人という生き物は、答えを求めたがり、誰かを悪者にしたがる性分なのかもしれません。例えばこの映画で言うならば、大人である既婚者の女性の方が悪者として見られやすく、13歳の世間知らずの少年を誘惑し、洗脳したのではと私たちも思ってしまいがちです。げんに劇中の若き夫は、寡黙で妻の言いなりの様にも見えるほど渾身的なので、その疑惑に拍車がかかります。
そんな彼が興味を持ち育てているのが地元では希少となっている蝶の卵。最初は籠の中で大事に育てられ、サナギから羽化して蝶となった際に外の世界へと手放すのですが、まるで彼の願望の様にも捉えられるエピソードです。その理由に幼くして父親になり、家庭の中で早くから責任を負う役割を担うことになったので、彼にとって家は虫籠なのかもしれません。

----------------------------------------

> _課題の要件_:
上の映画評の抜粋を、最後の文に続けて書き進めてください。

----------------------------------------

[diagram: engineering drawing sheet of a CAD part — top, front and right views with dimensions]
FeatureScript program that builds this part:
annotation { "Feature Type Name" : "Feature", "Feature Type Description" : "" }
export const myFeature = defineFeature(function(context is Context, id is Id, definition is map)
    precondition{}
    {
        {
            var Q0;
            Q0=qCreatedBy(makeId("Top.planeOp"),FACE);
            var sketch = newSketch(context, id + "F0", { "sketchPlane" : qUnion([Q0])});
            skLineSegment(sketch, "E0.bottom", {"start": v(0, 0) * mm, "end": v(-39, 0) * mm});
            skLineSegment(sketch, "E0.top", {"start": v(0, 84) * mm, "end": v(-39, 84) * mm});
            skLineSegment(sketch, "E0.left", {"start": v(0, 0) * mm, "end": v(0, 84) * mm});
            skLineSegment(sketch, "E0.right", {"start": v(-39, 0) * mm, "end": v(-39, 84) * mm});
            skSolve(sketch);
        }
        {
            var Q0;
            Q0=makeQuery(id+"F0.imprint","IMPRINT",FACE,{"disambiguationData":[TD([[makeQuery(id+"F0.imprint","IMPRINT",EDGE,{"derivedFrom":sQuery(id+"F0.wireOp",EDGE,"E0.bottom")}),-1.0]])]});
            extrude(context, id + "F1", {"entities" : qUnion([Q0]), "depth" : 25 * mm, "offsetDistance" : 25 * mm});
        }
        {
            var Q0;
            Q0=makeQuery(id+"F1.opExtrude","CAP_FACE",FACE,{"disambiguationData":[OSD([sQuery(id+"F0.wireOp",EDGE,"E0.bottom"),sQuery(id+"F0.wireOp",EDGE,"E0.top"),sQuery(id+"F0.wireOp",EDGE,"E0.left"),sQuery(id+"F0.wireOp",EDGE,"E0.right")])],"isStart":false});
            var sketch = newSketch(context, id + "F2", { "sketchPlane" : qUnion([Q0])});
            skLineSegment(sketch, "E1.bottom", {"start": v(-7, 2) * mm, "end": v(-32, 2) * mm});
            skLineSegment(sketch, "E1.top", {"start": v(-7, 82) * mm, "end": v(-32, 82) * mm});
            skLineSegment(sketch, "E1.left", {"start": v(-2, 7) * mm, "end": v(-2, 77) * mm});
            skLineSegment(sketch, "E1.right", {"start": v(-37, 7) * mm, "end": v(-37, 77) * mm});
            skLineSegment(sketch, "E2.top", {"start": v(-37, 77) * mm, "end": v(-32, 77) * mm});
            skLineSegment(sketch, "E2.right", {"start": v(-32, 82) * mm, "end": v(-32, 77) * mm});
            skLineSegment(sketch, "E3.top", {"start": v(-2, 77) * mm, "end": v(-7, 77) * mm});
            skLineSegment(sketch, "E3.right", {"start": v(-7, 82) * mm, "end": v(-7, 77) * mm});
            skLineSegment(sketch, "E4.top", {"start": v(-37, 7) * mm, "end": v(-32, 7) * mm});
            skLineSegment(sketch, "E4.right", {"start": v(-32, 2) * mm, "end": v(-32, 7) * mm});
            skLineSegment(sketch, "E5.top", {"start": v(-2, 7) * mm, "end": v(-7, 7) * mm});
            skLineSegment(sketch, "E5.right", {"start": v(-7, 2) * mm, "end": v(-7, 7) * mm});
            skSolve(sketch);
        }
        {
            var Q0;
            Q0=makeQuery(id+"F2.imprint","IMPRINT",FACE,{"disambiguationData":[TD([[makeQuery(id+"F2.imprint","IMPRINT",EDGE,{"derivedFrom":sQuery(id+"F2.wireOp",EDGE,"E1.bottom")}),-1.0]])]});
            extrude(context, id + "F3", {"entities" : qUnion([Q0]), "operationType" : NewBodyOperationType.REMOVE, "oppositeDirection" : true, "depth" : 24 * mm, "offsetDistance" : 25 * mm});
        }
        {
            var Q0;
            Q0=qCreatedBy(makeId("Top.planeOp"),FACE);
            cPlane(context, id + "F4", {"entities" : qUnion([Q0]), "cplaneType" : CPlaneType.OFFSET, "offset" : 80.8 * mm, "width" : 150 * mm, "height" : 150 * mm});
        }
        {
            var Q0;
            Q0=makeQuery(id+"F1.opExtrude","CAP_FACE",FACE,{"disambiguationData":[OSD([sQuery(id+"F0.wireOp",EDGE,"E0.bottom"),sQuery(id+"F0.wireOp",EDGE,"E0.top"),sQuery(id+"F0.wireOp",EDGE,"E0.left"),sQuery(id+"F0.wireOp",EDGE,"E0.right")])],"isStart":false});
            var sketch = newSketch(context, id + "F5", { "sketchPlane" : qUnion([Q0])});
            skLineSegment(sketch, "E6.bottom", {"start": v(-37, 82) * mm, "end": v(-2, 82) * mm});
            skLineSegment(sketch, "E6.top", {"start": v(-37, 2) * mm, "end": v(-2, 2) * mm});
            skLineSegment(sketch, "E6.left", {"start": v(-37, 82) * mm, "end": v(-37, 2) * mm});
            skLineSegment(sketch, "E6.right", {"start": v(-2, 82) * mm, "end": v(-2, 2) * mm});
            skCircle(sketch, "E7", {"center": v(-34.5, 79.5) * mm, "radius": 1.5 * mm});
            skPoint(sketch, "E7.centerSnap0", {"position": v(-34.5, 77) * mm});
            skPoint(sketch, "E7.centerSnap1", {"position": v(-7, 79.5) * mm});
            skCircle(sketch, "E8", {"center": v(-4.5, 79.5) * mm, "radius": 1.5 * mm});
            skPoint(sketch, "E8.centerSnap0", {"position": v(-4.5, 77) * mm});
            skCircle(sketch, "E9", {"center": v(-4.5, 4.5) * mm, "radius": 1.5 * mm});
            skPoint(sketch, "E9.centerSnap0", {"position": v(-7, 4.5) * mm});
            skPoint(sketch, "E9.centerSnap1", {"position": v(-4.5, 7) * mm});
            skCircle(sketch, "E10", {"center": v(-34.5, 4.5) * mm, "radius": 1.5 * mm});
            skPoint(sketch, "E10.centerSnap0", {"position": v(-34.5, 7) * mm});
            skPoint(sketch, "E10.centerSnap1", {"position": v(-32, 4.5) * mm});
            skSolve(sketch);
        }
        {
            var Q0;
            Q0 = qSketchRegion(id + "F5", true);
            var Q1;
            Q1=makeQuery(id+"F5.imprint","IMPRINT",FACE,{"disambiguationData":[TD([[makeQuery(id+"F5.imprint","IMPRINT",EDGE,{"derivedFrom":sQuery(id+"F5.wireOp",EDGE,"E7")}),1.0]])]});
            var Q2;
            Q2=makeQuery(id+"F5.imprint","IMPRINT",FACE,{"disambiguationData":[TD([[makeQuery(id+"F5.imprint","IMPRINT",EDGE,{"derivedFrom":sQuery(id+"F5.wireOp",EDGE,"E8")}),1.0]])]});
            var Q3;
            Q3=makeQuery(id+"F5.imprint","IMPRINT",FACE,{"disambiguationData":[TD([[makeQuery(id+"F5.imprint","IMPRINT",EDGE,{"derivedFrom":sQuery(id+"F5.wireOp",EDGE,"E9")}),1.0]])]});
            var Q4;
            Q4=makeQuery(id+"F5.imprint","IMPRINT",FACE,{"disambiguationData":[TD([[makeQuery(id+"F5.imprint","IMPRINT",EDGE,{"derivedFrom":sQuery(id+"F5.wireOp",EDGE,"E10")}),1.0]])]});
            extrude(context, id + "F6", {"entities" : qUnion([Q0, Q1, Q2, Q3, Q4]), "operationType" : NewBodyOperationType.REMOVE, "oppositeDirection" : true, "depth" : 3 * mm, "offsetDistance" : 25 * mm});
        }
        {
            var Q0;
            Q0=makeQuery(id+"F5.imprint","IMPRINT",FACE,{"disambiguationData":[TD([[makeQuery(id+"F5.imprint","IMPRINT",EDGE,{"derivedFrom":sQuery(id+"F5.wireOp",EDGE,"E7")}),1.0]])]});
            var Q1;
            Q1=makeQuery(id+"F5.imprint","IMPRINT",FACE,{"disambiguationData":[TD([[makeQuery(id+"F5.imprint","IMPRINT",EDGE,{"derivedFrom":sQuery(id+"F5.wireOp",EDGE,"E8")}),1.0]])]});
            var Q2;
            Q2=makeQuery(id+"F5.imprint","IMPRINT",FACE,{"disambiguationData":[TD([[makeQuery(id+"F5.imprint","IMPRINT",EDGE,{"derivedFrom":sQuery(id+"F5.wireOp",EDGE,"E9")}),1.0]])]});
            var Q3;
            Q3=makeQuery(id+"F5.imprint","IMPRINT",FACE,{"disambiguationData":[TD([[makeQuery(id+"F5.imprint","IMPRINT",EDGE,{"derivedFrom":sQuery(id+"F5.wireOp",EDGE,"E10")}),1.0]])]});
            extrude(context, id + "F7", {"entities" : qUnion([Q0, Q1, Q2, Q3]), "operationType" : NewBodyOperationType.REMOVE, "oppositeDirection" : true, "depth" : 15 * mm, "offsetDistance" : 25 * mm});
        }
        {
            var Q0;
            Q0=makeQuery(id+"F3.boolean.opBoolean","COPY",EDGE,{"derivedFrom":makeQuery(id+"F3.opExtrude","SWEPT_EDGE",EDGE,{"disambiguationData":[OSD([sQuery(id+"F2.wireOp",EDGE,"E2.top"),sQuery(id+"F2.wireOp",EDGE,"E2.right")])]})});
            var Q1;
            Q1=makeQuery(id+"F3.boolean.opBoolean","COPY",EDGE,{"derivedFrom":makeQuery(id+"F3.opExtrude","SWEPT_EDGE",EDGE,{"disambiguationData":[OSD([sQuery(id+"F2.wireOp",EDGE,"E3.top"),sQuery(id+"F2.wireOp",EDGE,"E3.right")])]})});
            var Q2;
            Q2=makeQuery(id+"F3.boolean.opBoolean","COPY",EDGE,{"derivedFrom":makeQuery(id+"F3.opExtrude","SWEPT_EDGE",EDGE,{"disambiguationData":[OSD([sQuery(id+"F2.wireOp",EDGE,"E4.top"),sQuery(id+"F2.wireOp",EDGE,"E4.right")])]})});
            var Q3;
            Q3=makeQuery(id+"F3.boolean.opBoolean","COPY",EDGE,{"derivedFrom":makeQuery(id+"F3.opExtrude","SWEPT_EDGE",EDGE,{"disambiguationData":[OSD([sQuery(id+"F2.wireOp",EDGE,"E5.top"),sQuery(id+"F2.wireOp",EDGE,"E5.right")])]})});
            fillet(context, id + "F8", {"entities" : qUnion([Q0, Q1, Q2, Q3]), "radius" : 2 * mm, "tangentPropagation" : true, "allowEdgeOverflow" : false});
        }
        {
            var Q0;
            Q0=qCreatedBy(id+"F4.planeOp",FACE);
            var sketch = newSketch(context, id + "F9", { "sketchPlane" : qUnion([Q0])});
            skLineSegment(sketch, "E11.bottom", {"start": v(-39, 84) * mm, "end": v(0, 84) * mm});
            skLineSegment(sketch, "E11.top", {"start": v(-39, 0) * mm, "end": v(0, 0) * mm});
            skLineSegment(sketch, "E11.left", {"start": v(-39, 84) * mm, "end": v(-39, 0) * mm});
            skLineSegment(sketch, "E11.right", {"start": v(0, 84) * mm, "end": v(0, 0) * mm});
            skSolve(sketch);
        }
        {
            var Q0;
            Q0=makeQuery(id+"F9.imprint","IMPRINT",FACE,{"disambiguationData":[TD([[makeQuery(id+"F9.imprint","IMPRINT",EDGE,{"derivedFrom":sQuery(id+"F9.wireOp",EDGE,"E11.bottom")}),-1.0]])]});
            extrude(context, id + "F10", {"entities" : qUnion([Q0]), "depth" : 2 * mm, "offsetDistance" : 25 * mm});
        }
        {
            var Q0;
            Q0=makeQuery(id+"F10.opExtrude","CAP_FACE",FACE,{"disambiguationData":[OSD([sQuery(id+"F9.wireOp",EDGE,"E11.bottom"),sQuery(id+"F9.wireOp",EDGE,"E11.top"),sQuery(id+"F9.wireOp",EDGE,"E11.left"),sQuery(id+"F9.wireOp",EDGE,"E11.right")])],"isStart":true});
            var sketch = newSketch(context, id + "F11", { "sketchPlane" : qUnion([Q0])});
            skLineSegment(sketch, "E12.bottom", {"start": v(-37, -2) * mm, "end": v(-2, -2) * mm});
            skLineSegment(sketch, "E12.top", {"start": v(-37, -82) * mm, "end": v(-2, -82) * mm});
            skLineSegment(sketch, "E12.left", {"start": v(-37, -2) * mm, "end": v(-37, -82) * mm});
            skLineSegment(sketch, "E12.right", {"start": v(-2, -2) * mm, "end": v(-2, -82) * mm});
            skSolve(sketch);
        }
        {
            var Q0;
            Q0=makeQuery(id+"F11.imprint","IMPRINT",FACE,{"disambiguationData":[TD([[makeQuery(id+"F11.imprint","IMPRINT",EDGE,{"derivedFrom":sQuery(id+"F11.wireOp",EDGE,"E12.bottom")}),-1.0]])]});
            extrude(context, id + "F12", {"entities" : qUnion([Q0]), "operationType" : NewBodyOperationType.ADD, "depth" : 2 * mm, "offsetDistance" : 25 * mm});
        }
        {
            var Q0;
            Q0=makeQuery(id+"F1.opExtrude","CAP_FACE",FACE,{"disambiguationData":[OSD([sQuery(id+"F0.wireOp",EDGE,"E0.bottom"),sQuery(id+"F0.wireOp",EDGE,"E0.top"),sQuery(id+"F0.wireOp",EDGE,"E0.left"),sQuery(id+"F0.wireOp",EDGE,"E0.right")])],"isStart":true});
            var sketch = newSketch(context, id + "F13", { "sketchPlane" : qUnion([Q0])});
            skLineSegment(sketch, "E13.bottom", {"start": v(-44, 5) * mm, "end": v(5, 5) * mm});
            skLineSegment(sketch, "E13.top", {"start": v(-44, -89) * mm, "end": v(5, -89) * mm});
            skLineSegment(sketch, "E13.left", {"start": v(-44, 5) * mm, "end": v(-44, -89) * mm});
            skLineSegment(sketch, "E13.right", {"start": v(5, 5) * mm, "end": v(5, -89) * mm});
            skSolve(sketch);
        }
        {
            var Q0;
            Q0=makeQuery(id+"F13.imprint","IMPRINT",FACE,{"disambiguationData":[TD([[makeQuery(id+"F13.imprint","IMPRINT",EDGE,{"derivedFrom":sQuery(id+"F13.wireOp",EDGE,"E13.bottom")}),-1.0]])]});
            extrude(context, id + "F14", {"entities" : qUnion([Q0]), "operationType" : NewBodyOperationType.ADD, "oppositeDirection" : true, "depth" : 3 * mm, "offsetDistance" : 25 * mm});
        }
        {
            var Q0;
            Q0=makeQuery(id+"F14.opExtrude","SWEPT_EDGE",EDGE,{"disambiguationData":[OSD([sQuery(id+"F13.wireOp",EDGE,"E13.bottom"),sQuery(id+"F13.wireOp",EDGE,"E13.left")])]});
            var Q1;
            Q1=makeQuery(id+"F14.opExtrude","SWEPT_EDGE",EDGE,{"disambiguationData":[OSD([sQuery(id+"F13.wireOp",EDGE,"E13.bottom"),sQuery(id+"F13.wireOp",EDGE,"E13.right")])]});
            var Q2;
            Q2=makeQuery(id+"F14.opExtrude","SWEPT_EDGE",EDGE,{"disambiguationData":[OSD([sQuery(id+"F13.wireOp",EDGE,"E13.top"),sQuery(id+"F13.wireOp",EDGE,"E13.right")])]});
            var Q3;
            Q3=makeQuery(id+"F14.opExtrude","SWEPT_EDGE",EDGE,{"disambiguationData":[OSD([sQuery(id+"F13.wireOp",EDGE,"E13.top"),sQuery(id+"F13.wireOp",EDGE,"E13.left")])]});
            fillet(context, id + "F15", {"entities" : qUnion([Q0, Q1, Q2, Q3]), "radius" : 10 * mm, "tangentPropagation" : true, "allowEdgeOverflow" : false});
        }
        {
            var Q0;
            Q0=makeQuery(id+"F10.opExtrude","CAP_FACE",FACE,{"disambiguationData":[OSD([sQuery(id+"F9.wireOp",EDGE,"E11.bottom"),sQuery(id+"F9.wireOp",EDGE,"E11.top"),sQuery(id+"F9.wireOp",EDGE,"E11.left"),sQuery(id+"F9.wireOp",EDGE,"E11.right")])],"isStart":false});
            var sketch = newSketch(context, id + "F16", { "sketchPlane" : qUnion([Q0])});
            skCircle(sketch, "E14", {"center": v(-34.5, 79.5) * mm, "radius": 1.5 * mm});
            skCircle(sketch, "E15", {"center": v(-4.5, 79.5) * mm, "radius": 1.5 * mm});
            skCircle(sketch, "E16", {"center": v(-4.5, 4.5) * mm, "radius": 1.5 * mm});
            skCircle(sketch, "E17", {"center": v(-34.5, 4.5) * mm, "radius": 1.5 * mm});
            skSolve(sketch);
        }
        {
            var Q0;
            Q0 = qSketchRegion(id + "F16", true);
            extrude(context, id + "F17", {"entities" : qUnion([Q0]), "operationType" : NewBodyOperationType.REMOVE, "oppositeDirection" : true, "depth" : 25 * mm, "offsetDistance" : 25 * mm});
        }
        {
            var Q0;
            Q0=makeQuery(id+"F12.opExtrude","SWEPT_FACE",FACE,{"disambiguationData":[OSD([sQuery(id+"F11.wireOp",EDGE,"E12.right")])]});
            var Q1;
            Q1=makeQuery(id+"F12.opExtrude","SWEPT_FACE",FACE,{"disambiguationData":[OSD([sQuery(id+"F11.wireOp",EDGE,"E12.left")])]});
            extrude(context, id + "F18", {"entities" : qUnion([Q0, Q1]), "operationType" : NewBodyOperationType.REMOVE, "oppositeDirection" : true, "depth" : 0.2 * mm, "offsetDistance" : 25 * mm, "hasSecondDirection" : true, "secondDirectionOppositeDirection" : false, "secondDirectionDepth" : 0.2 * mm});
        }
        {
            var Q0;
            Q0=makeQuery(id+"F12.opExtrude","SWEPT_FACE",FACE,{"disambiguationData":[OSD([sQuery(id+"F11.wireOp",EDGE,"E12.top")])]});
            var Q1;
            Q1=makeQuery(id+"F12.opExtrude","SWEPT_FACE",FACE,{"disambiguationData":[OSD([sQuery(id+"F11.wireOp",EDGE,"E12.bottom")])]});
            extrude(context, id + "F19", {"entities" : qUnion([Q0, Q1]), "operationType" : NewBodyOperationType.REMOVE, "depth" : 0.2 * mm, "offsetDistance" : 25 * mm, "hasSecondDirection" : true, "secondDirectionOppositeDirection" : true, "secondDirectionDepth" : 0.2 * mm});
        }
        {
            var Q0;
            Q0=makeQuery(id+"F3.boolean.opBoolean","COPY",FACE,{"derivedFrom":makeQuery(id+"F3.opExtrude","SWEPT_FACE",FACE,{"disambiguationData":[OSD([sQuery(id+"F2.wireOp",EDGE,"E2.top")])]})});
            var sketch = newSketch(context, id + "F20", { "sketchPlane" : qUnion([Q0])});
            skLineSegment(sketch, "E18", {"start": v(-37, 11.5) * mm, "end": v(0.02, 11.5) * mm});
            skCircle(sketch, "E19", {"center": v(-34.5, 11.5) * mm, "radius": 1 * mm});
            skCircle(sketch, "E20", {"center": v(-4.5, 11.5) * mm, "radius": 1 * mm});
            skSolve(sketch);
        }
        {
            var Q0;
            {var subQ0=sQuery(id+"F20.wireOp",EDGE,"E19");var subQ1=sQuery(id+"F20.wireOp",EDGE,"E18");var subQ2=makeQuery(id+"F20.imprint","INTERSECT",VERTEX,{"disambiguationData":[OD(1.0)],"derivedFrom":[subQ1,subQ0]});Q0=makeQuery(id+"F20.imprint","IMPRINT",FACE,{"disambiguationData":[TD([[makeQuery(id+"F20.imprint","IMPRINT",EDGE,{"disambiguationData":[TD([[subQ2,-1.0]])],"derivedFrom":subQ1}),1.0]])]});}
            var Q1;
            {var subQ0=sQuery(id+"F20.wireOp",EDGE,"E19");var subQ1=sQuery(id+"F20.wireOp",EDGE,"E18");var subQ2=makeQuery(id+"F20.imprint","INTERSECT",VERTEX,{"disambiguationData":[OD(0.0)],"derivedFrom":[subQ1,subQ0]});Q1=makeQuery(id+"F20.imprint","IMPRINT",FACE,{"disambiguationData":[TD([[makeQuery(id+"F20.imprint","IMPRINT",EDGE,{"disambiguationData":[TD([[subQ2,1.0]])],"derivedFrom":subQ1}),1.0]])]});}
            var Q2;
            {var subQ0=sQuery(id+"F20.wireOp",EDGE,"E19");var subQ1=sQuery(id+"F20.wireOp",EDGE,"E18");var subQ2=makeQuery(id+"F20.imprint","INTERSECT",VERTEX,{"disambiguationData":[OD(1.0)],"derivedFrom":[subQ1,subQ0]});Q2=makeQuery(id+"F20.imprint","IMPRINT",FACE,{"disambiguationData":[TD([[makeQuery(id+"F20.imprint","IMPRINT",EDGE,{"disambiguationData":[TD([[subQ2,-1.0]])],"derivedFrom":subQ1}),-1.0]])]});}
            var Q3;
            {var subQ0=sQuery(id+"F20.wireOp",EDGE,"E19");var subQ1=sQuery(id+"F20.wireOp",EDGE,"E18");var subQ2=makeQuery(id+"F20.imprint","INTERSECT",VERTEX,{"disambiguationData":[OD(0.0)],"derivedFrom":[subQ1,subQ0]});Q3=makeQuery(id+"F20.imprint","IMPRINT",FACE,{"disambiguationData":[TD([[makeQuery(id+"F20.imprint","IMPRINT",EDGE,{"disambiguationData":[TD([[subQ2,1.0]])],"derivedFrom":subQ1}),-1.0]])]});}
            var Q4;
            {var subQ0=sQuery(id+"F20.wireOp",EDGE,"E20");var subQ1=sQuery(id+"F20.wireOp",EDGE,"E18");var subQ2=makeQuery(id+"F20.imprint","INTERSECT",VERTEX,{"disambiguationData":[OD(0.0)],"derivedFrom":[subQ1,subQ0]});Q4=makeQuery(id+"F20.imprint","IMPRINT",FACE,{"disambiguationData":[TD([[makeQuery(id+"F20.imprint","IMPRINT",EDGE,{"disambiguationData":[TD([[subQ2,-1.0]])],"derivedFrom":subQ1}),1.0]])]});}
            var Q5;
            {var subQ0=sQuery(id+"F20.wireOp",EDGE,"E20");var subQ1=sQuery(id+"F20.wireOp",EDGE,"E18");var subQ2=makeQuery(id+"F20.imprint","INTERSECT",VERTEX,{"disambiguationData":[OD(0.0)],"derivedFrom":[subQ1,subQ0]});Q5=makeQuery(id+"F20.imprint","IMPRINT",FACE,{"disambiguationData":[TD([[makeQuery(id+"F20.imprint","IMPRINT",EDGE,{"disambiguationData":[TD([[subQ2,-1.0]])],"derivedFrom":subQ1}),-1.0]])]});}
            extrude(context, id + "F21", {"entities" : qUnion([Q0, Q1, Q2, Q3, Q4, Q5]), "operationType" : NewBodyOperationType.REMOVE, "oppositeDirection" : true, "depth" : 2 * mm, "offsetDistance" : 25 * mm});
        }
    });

----------------------------------------

> _解答_:
ナタリー・ポートマン 映画『メイ・ディセンバー ゆれる真実』

映画はあくまでもフィクションで、実際の事件をモチーフにしただけなのに、当時の事件と同じく、映画の夫婦のことが頭から離れない不思議な感覚に囚われます。それはきっと女優を演じたナタリ―・ポートマンや当事者の女性を演じたジュリアン・ムーアの何処か謎めいた表情に違和感が残る名演のお陰もあるでしょうが、妙に艶っぽさと生臭さを感じるトッド・ヘインズ監督の演出もあるからなのかもしれません。いや、何よりも“親子ほど歳の離れた関係”には“下心がつきものなんじゃないか”と思ってしまう自分たちの思考回路のせいではないでしょうか。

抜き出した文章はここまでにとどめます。